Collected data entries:

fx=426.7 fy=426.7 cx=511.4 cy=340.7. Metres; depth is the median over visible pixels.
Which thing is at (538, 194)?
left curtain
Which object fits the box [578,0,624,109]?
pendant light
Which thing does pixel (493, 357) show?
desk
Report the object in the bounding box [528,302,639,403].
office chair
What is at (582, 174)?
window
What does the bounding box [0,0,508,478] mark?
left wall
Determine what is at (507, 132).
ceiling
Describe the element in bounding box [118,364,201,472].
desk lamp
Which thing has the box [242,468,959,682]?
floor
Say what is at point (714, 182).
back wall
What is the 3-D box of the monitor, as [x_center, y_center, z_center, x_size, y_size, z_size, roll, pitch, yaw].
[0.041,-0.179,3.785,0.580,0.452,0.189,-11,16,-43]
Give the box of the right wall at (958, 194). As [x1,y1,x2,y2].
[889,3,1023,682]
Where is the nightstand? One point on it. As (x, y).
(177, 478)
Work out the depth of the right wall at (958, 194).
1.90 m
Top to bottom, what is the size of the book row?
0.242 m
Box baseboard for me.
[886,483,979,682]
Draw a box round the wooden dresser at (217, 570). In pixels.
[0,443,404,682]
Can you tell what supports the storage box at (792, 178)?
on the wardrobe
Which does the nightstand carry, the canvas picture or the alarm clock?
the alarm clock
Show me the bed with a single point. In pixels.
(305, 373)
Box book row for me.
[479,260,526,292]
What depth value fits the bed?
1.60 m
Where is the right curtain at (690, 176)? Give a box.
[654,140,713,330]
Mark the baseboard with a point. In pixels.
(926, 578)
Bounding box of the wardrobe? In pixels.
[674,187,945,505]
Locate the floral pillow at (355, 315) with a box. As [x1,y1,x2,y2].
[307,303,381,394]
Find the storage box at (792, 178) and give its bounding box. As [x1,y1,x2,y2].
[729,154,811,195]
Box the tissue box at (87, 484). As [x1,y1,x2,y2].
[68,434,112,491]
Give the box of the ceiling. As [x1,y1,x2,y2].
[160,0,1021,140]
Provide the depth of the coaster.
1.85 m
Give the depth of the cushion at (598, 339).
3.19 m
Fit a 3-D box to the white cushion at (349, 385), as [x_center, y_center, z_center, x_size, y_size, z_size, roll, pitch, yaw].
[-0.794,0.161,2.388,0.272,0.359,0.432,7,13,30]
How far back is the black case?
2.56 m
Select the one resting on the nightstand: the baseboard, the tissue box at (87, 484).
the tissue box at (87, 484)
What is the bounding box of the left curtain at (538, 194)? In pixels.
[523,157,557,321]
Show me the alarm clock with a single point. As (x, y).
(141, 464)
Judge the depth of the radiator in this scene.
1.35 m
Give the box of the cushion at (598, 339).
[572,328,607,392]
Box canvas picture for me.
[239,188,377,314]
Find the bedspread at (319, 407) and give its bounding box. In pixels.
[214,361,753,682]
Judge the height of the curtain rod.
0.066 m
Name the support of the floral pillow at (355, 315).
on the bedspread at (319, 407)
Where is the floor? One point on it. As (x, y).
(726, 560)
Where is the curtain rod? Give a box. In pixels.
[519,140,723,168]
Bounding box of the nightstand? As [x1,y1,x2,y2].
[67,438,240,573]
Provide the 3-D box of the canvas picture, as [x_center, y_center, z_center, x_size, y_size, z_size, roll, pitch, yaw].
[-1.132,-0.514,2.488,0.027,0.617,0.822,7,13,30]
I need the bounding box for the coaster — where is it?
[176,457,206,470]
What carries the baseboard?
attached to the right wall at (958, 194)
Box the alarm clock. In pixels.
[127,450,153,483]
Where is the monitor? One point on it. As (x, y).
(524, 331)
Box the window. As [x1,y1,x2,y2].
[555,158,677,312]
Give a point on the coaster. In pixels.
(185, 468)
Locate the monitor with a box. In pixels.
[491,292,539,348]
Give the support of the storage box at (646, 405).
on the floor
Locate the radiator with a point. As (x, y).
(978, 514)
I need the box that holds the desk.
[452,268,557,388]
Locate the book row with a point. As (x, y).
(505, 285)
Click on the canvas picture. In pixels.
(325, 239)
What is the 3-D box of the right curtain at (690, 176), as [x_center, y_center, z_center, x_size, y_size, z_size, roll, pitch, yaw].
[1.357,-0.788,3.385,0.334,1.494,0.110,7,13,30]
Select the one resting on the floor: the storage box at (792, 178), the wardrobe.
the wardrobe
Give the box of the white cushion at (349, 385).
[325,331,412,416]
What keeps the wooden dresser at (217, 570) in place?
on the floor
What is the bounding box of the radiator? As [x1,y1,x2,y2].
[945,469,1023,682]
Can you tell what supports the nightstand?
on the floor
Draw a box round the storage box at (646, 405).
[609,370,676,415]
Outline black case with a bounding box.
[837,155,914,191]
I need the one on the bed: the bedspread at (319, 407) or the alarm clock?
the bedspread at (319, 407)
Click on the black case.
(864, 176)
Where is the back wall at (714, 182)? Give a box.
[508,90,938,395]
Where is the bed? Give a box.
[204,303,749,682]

• **Exercise objective**
Word for word, reproduce every record shown above.

• **Exercise solution**
fx=426.7 fy=426.7 cx=511.4 cy=340.7. Metres; depth is the median over visible pixels.
Which thing is at (538, 194)?
left curtain
Which object fits the box [578,0,624,109]?
pendant light
Which thing does pixel (493, 357) show?
desk
Report the object in the bounding box [528,302,639,403].
office chair
What is at (582, 174)?
window
What does the bounding box [0,0,508,478] mark?
left wall
Determine what is at (507, 132).
ceiling
Describe the element in bounding box [118,364,201,472].
desk lamp
Which thing has the box [242,468,959,682]?
floor
Say what is at point (714, 182).
back wall
What is the 3-D box of the monitor, as [x_center, y_center, z_center, x_size, y_size, z_size, roll, pitch, yaw].
[0.041,-0.179,3.785,0.580,0.452,0.189,-11,16,-43]
Give the box of the right wall at (958, 194). As [x1,y1,x2,y2].
[889,3,1023,682]
Where is the nightstand? One point on it. As (x, y).
(177, 478)
Work out the depth of the right wall at (958, 194).
1.90 m
Top to bottom, what is the size of the book row?
0.242 m
Box baseboard for me.
[886,483,979,682]
Draw a box round the wooden dresser at (217, 570). In pixels.
[0,443,404,682]
Can you tell what supports the storage box at (792, 178)?
on the wardrobe
Which does the nightstand carry, the canvas picture or the alarm clock?
the alarm clock
Show me the bed with a single point. In pixels.
(305, 373)
Box book row for me.
[479,260,526,292]
What depth value fits the bed?
1.60 m
Where is the right curtain at (690, 176)? Give a box.
[654,140,713,330]
Mark the baseboard with a point. In pixels.
(926, 578)
Bounding box of the wardrobe? In pixels.
[674,187,945,505]
Locate the floral pillow at (355, 315) with a box. As [x1,y1,x2,y2].
[307,303,381,394]
Find the storage box at (792, 178) and give its bounding box. As [x1,y1,x2,y2].
[729,154,811,195]
Box the tissue box at (87, 484). As [x1,y1,x2,y2].
[68,434,112,491]
Give the box of the ceiling. As [x1,y1,x2,y2].
[160,0,1021,140]
Provide the depth of the coaster.
1.85 m
Give the depth of the cushion at (598, 339).
3.19 m
Fit a 3-D box to the white cushion at (349, 385), as [x_center, y_center, z_center, x_size, y_size, z_size, roll, pitch, yaw].
[-0.794,0.161,2.388,0.272,0.359,0.432,7,13,30]
How far back is the black case?
2.56 m
Select the one resting on the nightstand: the baseboard, the tissue box at (87, 484).
the tissue box at (87, 484)
What is the bounding box of the left curtain at (538, 194)? In pixels.
[523,157,557,321]
Show me the alarm clock with a single point. As (x, y).
(141, 464)
Judge the depth of the radiator in this scene.
1.35 m
Give the box of the cushion at (598, 339).
[572,328,607,392]
Box canvas picture for me.
[239,188,377,314]
Find the bedspread at (319, 407) and give its bounding box. In pixels.
[214,361,753,682]
Judge the height of the curtain rod.
0.066 m
Name the support of the floral pillow at (355, 315).
on the bedspread at (319, 407)
Where is the floor? One point on it. As (x, y).
(726, 560)
Where is the curtain rod? Give a box. In pixels.
[519,140,723,168]
Bounding box of the nightstand? As [x1,y1,x2,y2].
[67,438,240,573]
Provide the 3-D box of the canvas picture, as [x_center, y_center, z_center, x_size, y_size, z_size, roll, pitch, yaw].
[-1.132,-0.514,2.488,0.027,0.617,0.822,7,13,30]
I need the bounding box for the coaster — where is it?
[176,457,206,470]
What carries the baseboard?
attached to the right wall at (958, 194)
Box the alarm clock. In pixels.
[127,450,153,483]
Where is the monitor? One point on it. As (x, y).
(524, 331)
Box the window. As [x1,y1,x2,y2].
[555,158,677,312]
Give a point on the coaster. In pixels.
(185, 468)
Locate the monitor with a box. In pixels.
[491,292,539,348]
Give the support of the storage box at (646, 405).
on the floor
Locate the radiator with a point. As (x, y).
(978, 514)
I need the box that holds the desk.
[452,268,557,388]
Locate the book row with a point. As (x, y).
(505, 285)
Click on the canvas picture. In pixels.
(325, 239)
What is the 3-D box of the right curtain at (690, 176), as [x_center, y_center, z_center, x_size, y_size, z_size, roll, pitch, yaw].
[1.357,-0.788,3.385,0.334,1.494,0.110,7,13,30]
Select the one resting on the floor: the storage box at (792, 178), the wardrobe.
the wardrobe
Give the box of the white cushion at (349, 385).
[325,331,412,416]
What keeps the wooden dresser at (217, 570) in place?
on the floor
What is the bounding box of the radiator? As [x1,y1,x2,y2].
[945,469,1023,682]
Can you tell what supports the nightstand?
on the floor
Draw a box round the storage box at (646, 405).
[609,370,676,415]
Outline black case with a bounding box.
[837,155,914,191]
I need the one on the bed: the bedspread at (319, 407) or the alarm clock?
the bedspread at (319, 407)
Click on the black case.
(864, 176)
Where is the back wall at (714, 182)? Give a box.
[508,90,938,395]
Where is the bed? Give a box.
[204,303,749,682]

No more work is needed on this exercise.